> **EXERCISE MATERIALS**
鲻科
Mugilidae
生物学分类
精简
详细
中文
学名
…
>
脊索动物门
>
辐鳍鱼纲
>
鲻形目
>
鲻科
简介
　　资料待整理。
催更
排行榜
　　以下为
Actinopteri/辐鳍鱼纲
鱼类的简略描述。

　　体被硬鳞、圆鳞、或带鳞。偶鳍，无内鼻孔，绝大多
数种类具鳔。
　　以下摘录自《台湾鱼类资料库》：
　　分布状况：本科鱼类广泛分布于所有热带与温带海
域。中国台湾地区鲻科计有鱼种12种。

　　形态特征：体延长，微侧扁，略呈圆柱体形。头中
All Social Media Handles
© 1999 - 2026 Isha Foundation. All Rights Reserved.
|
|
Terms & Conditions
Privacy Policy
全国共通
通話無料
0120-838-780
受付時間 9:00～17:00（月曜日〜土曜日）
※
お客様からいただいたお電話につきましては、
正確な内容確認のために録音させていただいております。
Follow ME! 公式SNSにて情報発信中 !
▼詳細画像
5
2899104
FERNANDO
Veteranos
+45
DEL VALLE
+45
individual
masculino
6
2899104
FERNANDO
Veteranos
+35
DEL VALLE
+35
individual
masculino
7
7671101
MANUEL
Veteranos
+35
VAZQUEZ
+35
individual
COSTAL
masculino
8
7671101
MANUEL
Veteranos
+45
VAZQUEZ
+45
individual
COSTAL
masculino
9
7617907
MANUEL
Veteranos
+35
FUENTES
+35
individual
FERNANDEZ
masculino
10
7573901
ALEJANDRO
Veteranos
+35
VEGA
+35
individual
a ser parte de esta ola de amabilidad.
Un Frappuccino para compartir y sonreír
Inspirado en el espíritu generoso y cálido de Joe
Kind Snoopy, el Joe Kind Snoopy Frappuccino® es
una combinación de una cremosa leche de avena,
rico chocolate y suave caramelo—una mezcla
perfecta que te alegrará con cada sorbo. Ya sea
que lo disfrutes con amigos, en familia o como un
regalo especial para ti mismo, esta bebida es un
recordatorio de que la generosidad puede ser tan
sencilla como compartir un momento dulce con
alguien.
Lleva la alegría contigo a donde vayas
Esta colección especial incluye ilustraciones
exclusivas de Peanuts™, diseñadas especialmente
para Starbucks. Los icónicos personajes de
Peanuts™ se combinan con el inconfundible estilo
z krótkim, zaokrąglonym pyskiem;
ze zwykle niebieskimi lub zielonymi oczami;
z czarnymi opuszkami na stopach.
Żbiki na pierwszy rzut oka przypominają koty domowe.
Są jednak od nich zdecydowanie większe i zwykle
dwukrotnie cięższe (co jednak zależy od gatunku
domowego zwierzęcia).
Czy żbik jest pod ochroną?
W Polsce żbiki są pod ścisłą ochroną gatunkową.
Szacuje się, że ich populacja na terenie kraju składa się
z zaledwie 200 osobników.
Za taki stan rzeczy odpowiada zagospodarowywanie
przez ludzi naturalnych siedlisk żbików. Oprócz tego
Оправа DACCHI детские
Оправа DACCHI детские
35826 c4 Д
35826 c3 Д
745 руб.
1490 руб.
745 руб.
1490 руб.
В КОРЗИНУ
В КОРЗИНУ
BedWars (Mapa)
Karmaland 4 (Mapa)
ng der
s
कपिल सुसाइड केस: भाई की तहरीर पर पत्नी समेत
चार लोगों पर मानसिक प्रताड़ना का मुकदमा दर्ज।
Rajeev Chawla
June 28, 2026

> **EXERCISE INSTRUCTIONS**
Could you retype exactly the lines above, starting at the line that contains "recordatorio de que" and ending at the line that contains "Żbiki na pierwszy", and nothing more?

> **ANSWER**
recordatorio de que la generosidad puede ser tan
sencilla como compartir un momento dulce con
alguien.
Lleva la alegría contigo a donde vayas
Esta colección especial incluye ilustraciones
exclusivas de Peanuts™, diseñadas especialmente
para Starbucks. Los icónicos personajes de
Peanuts™ se combinan con el inconfundible estilo
z krótkim, zaokrąglonym pyskiem;
ze zwykle niebieskimi lub zielonymi oczami;
z czarnymi opuszkami na stopach.
Żbiki na pierwszy rzut oka przypominają koty domowe.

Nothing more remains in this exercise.